Now, you might be thinking, “Why is this a big deal? It’s just a colour”. But it’s not just about colour, it’s an attitude. How many young boys are told that “real men don’t cry/like pink/play with dolls” or that “real men love pretty girls?”  This can cause damage to boys who think they are “not a real man” because of their likes and inclinations go against these stereotypes. Sociologists agree that children learn gender from being subjected to society’s expectations. These expectations continue through adolescence and into adulthood and even marriage.  Sex Roles, an interdisciplinary behavioural science journal which offers a feminist perspective, suggests that kids whose parents over-correct “gender atypical behaviours” (GAB) are at greater risk of developing adverse adult psychiatric symptoms.
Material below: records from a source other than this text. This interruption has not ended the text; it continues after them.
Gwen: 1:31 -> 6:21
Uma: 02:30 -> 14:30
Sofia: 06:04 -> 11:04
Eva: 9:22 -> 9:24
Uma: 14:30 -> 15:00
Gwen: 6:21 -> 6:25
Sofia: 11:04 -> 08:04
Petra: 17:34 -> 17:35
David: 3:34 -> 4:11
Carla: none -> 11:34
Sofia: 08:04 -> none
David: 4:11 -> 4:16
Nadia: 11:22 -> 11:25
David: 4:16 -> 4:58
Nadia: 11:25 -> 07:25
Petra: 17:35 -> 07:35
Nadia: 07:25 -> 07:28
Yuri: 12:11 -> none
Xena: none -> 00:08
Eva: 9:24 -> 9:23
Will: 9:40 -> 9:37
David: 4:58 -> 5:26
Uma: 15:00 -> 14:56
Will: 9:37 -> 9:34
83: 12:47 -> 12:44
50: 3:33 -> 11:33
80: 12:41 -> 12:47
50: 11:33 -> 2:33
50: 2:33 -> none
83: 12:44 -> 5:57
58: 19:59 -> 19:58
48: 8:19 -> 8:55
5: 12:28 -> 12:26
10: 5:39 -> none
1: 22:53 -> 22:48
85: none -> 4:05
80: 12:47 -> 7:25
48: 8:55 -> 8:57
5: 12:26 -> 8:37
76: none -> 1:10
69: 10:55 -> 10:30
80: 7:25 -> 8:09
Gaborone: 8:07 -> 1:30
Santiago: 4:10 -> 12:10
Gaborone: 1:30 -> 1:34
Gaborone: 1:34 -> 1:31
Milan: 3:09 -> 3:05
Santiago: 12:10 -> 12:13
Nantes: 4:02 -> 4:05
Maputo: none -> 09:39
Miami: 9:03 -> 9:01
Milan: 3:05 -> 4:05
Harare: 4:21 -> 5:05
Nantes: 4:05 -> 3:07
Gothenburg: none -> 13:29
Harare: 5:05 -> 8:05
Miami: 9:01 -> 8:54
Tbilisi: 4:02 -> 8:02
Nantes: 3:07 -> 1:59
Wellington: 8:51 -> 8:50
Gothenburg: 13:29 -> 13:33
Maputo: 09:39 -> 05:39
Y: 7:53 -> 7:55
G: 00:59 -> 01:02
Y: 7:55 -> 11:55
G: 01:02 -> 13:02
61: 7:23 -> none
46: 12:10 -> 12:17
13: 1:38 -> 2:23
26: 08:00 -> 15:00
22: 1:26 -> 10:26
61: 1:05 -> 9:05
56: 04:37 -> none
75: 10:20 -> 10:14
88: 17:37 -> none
Feminist writer Habladora claims that “it isn’t being different that puts kids at risk, it’s being punished for being different”.

Even the stars are not immune to public scrutiny, with rapper Kanye West and wife Kim Kardashian regularly dressing their daughter North in clothes and colours considered not to be gender specific. While a topic of discussion for many social commentators (and keyboard warriors), North appears to be a happily developing child with interests in both male and female dominated activities.


The most important thing to do with your child is let them be themselves. It’s hard not to always dress your young daughter in pink or your young son in blue, but encouraging gender neutral colours such as greens, reds and yellows can be an effective way to achieve this.


You must also be aware that any deviations from the traditional norm can tend to make people uncomfortable. However gender roles are socially constructed (as opposed to naturally innate), and making someone uncomfortable can be worth it for the chance for a child to be who they truly are.

By: Cassie Blackeby. Reprinted with permission from My Counselling Service Australia.